I hit shuffle on my music box as I run out the door and on comes this song, which I don’t quite ever recall loading. It reminds me of a cross country meet in High School, maybe upstate New York, maybe not, perhaps in the winter, but I want to think it was hot. So long ago, that the I have to use my narrative licence to make things up. We, a team of girls in our red track suits run with a Boom Box to cheer on the male track team blasting their chosen song as they run by in sweaty packs “Pour Some Sugar on Me” wails away. But back to here and now. I’m jazzed happy, on some kind of high. To be under this blue prism sky, sticking my tongue out at the children creeping home from school as I run by, watching them crack up. Then, the catch, somewhere around 12 minutes my knee starts speaking in a voice that’s all sorts of sharp.

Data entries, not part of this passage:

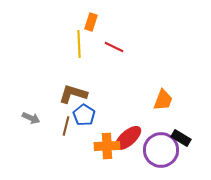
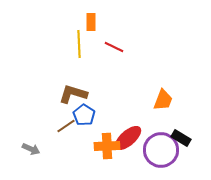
orange rectangle: rotated 18 degrees counterclockwise
gray arrow: moved 31 px down
brown line: rotated 42 degrees clockwise
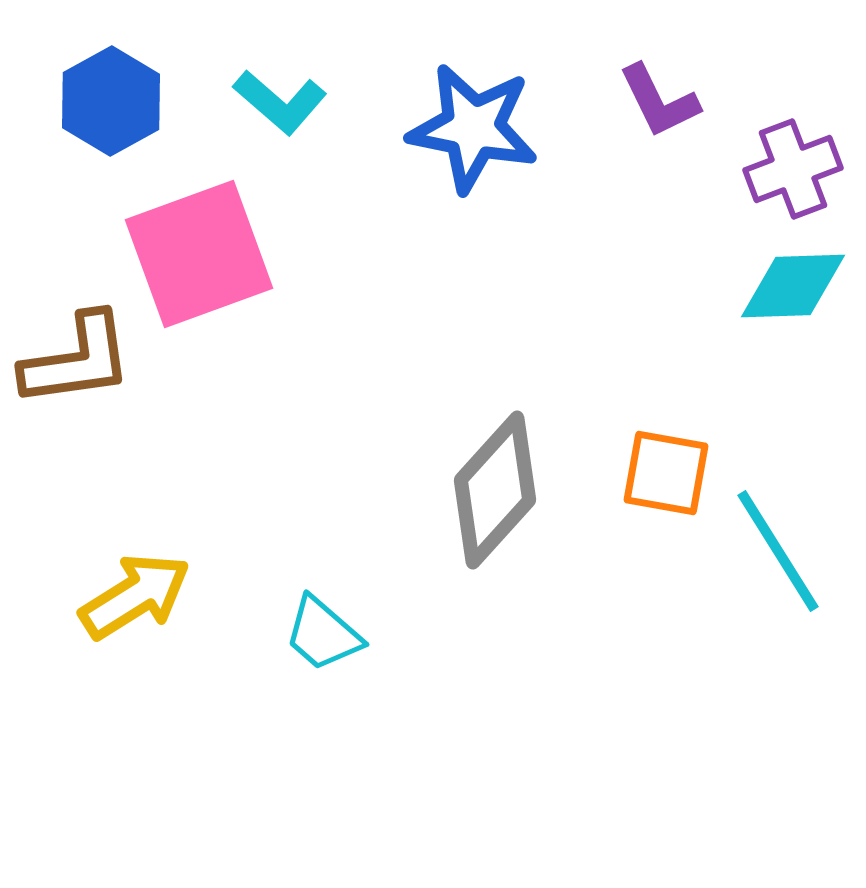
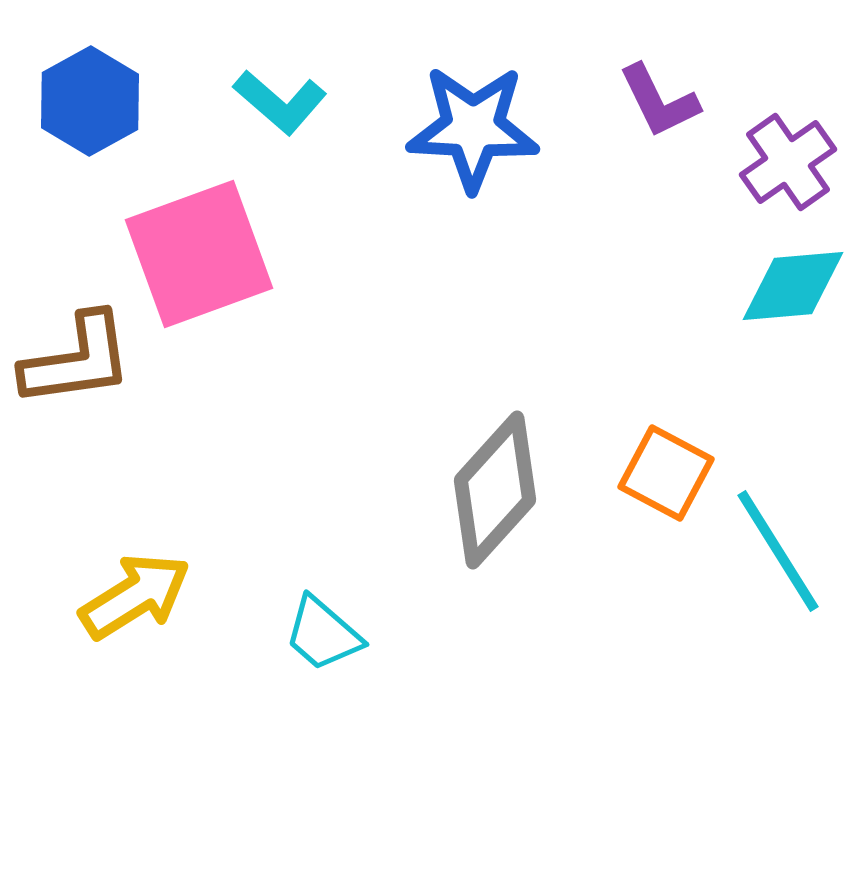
blue hexagon: moved 21 px left
blue star: rotated 8 degrees counterclockwise
purple cross: moved 5 px left, 7 px up; rotated 14 degrees counterclockwise
cyan diamond: rotated 3 degrees counterclockwise
orange square: rotated 18 degrees clockwise
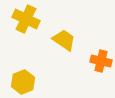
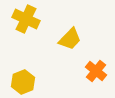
yellow trapezoid: moved 6 px right, 1 px up; rotated 100 degrees clockwise
orange cross: moved 5 px left, 10 px down; rotated 25 degrees clockwise
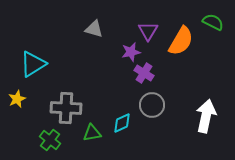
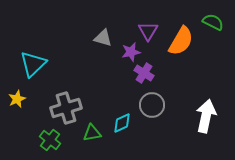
gray triangle: moved 9 px right, 9 px down
cyan triangle: rotated 12 degrees counterclockwise
gray cross: rotated 20 degrees counterclockwise
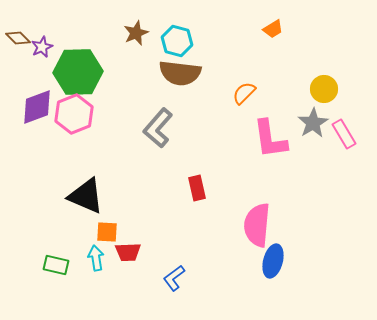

I nearly limp home, but I stop at the play ground to do some pull ups. Hanging on the bar, I reach for pull ups that never come because all the muscles from my arms have somehow been eaten away by cloned canine olfactory receptor genes and sketchy human-e. coli hybrids that live in the labs I’ve learned from in the past three months or so. I settle for some core engagement instead.

In my life I don’t recall one time where I could not physically manage to perform one pull up (could do 8+ in multiple sets only a few months ago) but mark this, I have met that day, and do not intend to live in it.

Night Ride

As I carry my bike down the steps from my second floor apartment, the full moon light brushes my cheeks in silver. A soft atmospheric pressure change envelops my body. The night murmurs an ambient tone giving voice to this small city. The sky is clear for this one moment of awe and my mind is walking along a tightrope close to sleep.

As I glide through the parking lot onto the street I revel in the feel of my sore thighs, overworked abs, and aching shoulders. This is the proof that today I worked towards the closest thing I know to flight. The vertical climb of fabrics, horizontal occupation of the trapeze, and the rough hold of the rope were all embraced. Just so, the breeze on my face is proof that I am traveling through space much faster than I could ever walk.

I wonder about the year ahead of me, all of the possible futures, standing silently by the urgency of now.